Rep. Jeb Hensarling, the Dallas Republican, sits on that commission, so I called him last week to see what’s happening. He’s one of the GOP’s fiercest fiscal watchdogs, and he had both reassuring and worrisome things to say.
Interestingly, he gave Erskine Bowles, the commissioner’s co-chair, good marks. Former GOP Sen. Alan Simpson is the other co-chair, but Bowles’ role is critical, as since Democrats dominate the panel.
According to Hensarling, Bowles, Bill Clinton’s former chief of staff, is “getting people focused on common facts and challenges.” He’s also getting the panel to consider “what fiscal responsibility looks like.”
It’s all relative
Of course, responsibility is in the eye of the beholder. So Hensarling’s second point is equally important: “Progress and success are not the same thing.”
Here’s an example of the difference: The commission could present a five-year plan that balances revenues and spending but exempts interest payments on the debt, a big part of the budget.
I’m all in favor of half-loaves, but Hensarling is right to suggest we should not be duped into thinking that strategy is a touchdown. Interest payments now cost $207 billion annually but are projected to hit $720 billion in 2020.
Here’s another reason this approach isn’t success.
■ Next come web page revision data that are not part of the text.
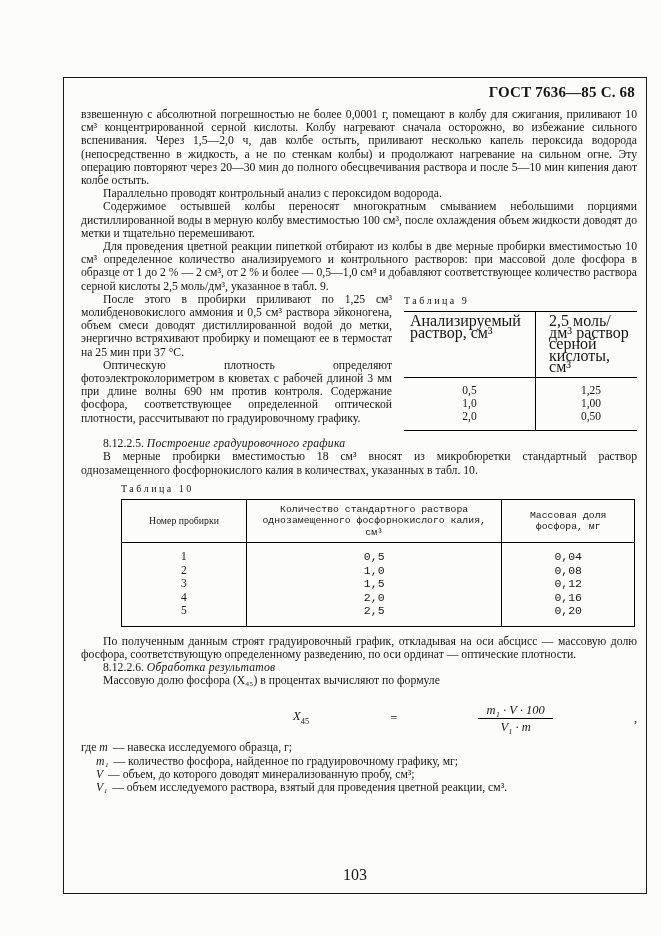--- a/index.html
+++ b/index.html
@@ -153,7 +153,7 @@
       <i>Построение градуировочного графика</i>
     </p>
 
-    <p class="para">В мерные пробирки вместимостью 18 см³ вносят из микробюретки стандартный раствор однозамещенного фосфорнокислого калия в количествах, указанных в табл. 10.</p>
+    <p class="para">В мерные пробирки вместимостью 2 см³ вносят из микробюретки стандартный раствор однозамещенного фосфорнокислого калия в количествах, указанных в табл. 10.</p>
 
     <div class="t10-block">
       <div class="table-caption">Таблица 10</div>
The Wall Street Journal reports that the International Monetary Fund uses this standard to assess “the world’s poorest countries trying to get their fiscal houses in order.”
We can call this approach progress, as Hensarling says. But the United States needs to do better than the world’s poorest nations if we want a strong economy.
Tough choices
The commission instead should present a plan that truly puts the budget in balance. That will require ugly choices, but we can’t keep up this pace, with public debt starting to consume a scary amount of our gross domestic product.
Changes once thought unthinkable must be considered: Spending cuts. Ending tax exemptions. Reforming entitlement programs.
The place to start is with Social Security. The stock market’s recent collapse has taken private Social Security accounts off the table, but we still could change how benefits are calculated so they are linked to prices on a basket of goods instead of wage rates.
That idea surfaced when President George W. Bush tried to reform Social Security, and it could save a bunch. So could phasing in a higher age limit for receiving Social Security benefits.
Just a start
No one expects this panel to have all the answers this far from the finish line. But, readers, this is our last best hope.
If the commission doesn’t produce a realistic plan — one that involves spending, tax and entitlement changes — we will be on an out-of-control deepwater economic rig. I don’t know about you, but one mega-disaster a year is enough for me.
William McKenzie is an editorial columnist for The Dallas Morning News. Distributed by McClatchy-Tribune Information Services.